Toyota probably isn't the happiest place to work right now. Apart from the automaker's ongoing recall fiasco, Toyota took a nose dive in J.D. Power's recent Initial Quality survey (from 7th in 2009 to 21st in 2010), and at least one person at the UAW is trying to incite his followers to boycott the brand. But there is a bit of good news to report: the public doesn't hate Toyota nearly as much as they hate BP.
Greg Artzt is the CEO of General Sentiment, a company that measures the value of brands by monitoring online chatter on sites like Facebook, Twitter, Flickr, and YouTube. According to Artzt, "the firm's software analyzes some 30 million sources of content a day from news, social media, blogs and website. 'We use sentiment analysis to explore whether it's from a press release or just natural discussion.'" General Sentiment takes all that chatter, strips out the advertising and PR, and assigns each mention a score based on how positive the discussion is. So, if General Sentiment ranked mentions on a scale of one to ten, Joe Barton's apology would nail a 10 for BP (because it's so positive), while nearly everyone's reaction to Barton would clock in around 1.

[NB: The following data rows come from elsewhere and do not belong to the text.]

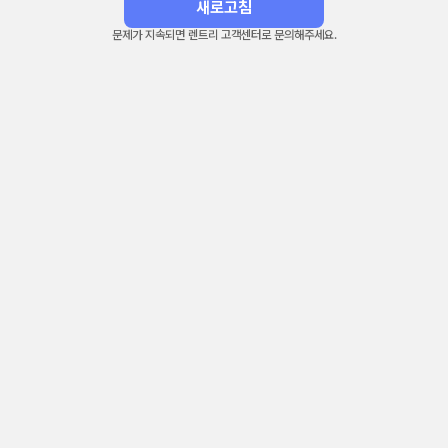
새로고침
문제가 지속되면 렌트리 고객센터로 문의해주세요.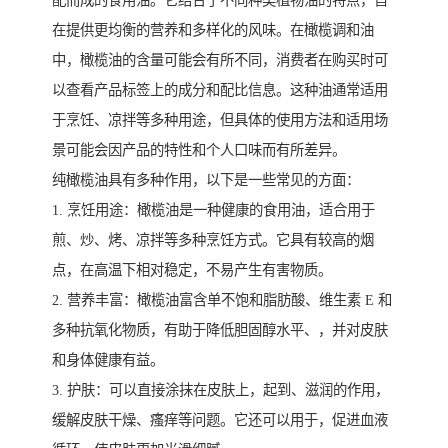
配而成的食用油。它结合了不同种类植物油的特点，旨
在提供更均衡的营养和多样化的风味。在橄榄调和油
中，橄榄油的含量可能会有所不同，消费者在购买时可
以查看产品标签上的成分和配比信息。这种油通常适用
于烹饪、凉拌等多种用途，但具体的使用方法和适用场
景可能会因产品的特性和个人口味而有所差异。
纯橄榄油具有多种作用，以下是一些常见的方面：
1. 烹饪用途：橄榄油是一种健康的食用油，适合用于
煎、炒、烤、凉拌等多种烹饪方式。它具有较高的烟
点，在高温下相对稳定，不易产生有害物质。
2. 营养丰富：橄榄油富含单不饱和脂肪酸、维生素 E 和
多种抗氧化物质，有助于降低胆固醇水平、，并对皮肤
和身体健康有益。
3. 护肤：可以直接涂抹在皮肤上，起到、滋润的作用，
缓解皮肤干燥、瘙痒等问题。它还可以用于，促进血液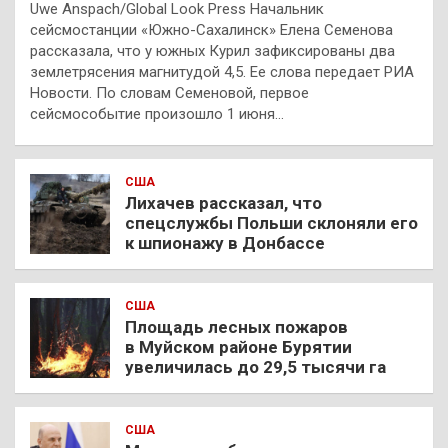
Uwe Anspach/Global Look Press Начальник
сейсмостанции «Южно-Сахалинск» Елена Семенова
рассказала, что у южных Курил зафиксированы два
землетрясения магнитудой 4,5. Ее слова передает РИА
Новости. По словам Семеновой, первое
сейсмособытие произошло 1 июня…
США
Лихачев рассказал, что
спецслужбы Польши склоняли его
к шпионажу в Донбассе
США
Площадь лесных пожаров
в Муйском районе Бурятии
увеличилась до 29,5 тысячи га
США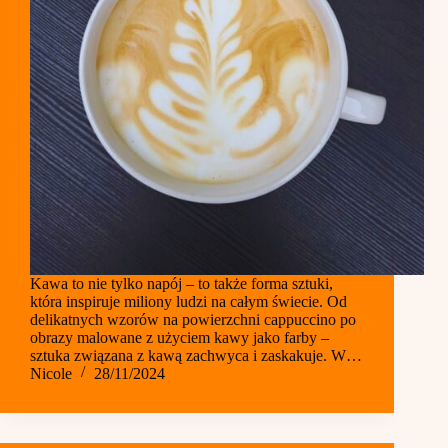
Kawa to nie tylko napój – to także forma sztuki,
która inspiruje miliony ludzi na całym świecie. Od
delikatnych wzorów na powierzchni cappuccino po
obrazy malowane z użyciem kawy jako farby –
sztuka związana z kawą zachwyca i zaskakuje. W…
Nicole
28/11/2024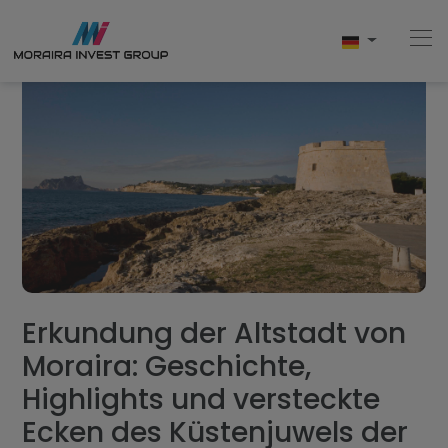
Home
Kaufen
Neubau
Verkaufen
Erkundung der Altstadt von
Moraira: Geschichte,
Bewertungen
Highlights und versteckte
Uber Uns
Ecken des Küstenjuwels der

For BP, the signs are terrible (though not nearly as terrible as the damage caused by the company's oil leak). As you can see from General Sentiment's one-sheet pasted below, the multinational giant has lost about $1 billion in brand value so far, and the loss rate seems to be accelerating. As the story drags on and disaster fatigue sets in -- and now that Tony Hayward has been dragged out of the media spotlight -- that rate will likely slow, but clearly, this is a major loss for BP, and it's not going to improve anytime soon. And we should note that this is just an evaluation of brand value: the dollar value of BP's real losses is far worse.
You might think that Toyota would find itself in a similar boat, but you'd be wrong -- partially. Yes, Toyota's lost a lot of luster over the past several months, but according to Artzt, the total reduction in Toyota's brand value is around $250 million, or about 25% of BP's loss.
Toyota's situation was likely helped by a number of things -- including the fact that Toyota's flaws weren't quite as graphic as BP's (floor mats don't pack the same punch as oil-soaked seagulls), and that at least one person hoping to capitalize on Toyota's missteps was outed as a fraud. Then too, automakers have passionate fans who stick by them, thick or thin. Oil companies? Not so much.
Of course, that's not much comfort to Toyota's shareholders, nor does it help the families affected by the automaker's faulty vehicles feel any sense of closure. But it does prove that mom was right about one thing: there's no point feeling sorry for yourself, because someone else always has it worse.